The students followed the same protocols used in our annual bacteria monitoring program in the western Sound, currently in its 12th season. They dipped sample bottles, affixed to the ends of extendable poles, into the creek, scooping up 100 milliliters of water. The samples were returned to our John and Daria Barry Foundation Water Quality Lab, where they were processed to determine the amount of fecal indicator bacteria present. Samples that meet state-established safe-swimming criteria are considered to have passed; 23 of the 24 samples collected failed to meet those standards, several by more than 10 times the limit.

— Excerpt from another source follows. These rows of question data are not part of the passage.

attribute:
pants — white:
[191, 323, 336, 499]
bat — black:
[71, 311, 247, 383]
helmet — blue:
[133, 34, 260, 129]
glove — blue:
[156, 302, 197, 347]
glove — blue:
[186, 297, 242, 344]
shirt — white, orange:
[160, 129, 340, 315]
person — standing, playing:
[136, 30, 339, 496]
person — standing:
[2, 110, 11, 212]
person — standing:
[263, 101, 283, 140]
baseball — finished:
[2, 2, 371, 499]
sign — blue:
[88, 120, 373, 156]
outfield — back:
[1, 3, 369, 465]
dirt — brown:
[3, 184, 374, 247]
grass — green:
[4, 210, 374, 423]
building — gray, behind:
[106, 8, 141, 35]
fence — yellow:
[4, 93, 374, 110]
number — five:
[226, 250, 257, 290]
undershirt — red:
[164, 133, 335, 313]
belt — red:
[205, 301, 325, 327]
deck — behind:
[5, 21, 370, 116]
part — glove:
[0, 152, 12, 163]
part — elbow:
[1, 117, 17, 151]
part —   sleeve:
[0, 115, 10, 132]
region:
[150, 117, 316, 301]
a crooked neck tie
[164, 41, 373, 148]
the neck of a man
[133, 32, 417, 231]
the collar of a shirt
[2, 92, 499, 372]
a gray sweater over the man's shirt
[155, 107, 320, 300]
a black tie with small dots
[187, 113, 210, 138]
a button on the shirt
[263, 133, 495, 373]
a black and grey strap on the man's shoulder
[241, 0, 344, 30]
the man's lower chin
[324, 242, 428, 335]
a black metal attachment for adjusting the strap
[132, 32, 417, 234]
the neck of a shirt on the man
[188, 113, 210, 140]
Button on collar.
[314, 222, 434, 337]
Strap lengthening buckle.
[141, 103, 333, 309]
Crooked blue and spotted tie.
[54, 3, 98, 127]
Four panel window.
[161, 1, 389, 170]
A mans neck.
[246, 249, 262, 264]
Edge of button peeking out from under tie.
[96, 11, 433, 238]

“When you see numbers and can put a specific value to it, water quality becomes a less abstract concept,” said Lindsey Potts, our lab technician who processed the students’ samples. “Maybe this will help them grow more curious about it, maybe even something they become passionate about. It’s important to help the public, including young people, get engaged and be aware of how to understand then protect water quality in their community.”
As with all of Save the Sound’s monitoring programs, data isn’t an end result. It’s the starting point for finding a solution to a local pollution problem.
“For these students, the Conservation Area is really an outdoor classroom,” said Joe Liberti, a teacher at Mamaroneck High School and coordinator of the OCRA program. “This collaboration has helped the students understand that they have a role as community scientists, and it’s not a passive role. The water sampling they’re doing provides necessary data that can become actionable.”